The counter-narrative, or “coups” and “deep state operatives” dedicated to taking down the president by any means possible – the gaslighting – divert attention from the jaw dropping corruption of national security apparatus for domestic political gain.

It’s true that opposition to President Trump is everywhere. Democrats have never accepted him as a legitimate president, and they have played insidious political games to create a crisis where none existed, which came to fruition with the Mueller probe and report. The players – who compromised their integrity in the Mueller probe, Adam Schiff in particular – make the Ukrainian investigation more challenging because of their efforts over the last two and a half years. Moreover, the DoJ IG will have the last word regarding operatives who exceeded their authority and good judgement in catalyzing a narrative of falsehoods with the Russia collusion miasma.

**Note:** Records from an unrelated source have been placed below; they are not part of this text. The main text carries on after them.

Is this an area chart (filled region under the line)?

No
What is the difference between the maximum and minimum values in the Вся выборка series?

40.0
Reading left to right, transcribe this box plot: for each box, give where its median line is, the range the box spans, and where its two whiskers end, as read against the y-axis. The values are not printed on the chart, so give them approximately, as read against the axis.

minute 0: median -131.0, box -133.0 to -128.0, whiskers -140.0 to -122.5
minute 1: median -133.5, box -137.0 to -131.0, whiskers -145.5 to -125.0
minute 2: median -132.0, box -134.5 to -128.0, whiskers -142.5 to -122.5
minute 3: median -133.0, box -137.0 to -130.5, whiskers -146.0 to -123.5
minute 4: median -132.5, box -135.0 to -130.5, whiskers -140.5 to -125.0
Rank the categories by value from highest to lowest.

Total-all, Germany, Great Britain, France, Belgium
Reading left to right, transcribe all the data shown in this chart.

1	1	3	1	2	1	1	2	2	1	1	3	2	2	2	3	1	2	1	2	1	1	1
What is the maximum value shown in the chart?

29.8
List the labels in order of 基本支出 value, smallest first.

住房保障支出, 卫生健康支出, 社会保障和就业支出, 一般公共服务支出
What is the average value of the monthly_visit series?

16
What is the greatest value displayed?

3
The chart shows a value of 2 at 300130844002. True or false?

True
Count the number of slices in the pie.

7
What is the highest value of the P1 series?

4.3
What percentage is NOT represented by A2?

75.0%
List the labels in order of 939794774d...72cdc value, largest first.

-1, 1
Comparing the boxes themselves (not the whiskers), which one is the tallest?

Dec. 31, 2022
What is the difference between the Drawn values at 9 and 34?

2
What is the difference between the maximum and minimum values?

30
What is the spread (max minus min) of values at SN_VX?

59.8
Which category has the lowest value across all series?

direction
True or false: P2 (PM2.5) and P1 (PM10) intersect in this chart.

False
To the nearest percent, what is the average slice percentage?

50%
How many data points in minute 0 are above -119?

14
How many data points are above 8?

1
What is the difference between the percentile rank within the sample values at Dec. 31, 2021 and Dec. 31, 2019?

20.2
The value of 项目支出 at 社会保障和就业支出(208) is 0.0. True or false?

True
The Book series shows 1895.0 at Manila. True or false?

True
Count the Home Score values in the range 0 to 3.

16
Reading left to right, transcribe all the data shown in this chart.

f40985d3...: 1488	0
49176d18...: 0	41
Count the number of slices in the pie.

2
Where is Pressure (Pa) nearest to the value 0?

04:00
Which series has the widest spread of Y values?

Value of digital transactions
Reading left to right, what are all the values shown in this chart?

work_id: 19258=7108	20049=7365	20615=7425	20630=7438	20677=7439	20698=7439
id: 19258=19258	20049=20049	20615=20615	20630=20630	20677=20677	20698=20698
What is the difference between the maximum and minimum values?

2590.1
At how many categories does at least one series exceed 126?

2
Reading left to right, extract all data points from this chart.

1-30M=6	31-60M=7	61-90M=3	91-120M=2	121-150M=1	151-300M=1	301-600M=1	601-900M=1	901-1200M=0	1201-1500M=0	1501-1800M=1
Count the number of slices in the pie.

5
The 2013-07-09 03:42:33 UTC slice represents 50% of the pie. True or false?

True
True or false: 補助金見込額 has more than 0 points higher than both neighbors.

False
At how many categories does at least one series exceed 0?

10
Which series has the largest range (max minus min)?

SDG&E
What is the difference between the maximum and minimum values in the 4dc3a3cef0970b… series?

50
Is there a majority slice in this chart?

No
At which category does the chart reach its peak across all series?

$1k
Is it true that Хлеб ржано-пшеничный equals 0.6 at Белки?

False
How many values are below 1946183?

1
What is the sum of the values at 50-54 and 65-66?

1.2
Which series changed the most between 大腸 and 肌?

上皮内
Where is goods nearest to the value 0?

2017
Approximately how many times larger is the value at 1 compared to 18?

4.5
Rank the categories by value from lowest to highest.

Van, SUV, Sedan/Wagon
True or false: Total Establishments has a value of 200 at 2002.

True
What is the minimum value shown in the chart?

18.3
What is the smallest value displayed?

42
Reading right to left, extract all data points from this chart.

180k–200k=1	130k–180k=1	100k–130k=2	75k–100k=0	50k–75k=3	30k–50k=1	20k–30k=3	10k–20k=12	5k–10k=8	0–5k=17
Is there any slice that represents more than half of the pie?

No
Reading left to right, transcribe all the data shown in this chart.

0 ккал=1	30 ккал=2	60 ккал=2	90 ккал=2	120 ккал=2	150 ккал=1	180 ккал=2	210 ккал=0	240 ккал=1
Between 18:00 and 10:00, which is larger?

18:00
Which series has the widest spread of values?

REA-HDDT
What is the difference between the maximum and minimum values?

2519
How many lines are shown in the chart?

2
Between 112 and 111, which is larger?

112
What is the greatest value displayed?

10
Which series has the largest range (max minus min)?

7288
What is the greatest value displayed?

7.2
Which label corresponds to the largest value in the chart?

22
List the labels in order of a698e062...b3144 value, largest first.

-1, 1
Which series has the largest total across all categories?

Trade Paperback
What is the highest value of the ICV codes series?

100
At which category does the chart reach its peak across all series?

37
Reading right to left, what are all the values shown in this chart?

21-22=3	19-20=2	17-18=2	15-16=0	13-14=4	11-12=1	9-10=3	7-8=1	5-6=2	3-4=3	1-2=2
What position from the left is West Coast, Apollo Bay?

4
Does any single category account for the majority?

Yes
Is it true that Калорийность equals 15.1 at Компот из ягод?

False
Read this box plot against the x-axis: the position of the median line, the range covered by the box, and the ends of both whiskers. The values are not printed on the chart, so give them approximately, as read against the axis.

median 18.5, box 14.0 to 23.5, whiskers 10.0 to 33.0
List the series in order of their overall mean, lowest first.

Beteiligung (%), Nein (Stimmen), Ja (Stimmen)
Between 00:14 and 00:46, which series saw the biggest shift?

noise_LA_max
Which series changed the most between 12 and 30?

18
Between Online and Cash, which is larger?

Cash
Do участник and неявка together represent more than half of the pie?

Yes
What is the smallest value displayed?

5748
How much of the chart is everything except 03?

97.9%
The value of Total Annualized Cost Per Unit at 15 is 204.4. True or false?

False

But critically, the fact that the Democrats have been on a “witch hunt” since 2017 does not negate or absolve the real and serious issues that have been raised in the last three weeks.

What was a stake in the Mueller investigation – which was largely outside of Trump’s hands as a candidate – and what is at stake today with the Ukraine probe, with actions taken and authorized by a sitting President, cannot be more different and significant.

For the nation, this all boils down to one question: Is it ethically, to say nothing of legally appropriate for the President of the United States to use the official powers of his office to pressure a foreign government(s) to dig up political dirt on a domestic political opponent?

Prior to 2016, that question answered itself.

Had President Obama asked Valdimir Putin to look into Donald Trump’s business dealings in Russia in the lead up to the election, the nation, and particularly Trump supporters would have been calling for impeachment, and rightfully so.

To the nation I ask, tell me how this is any different.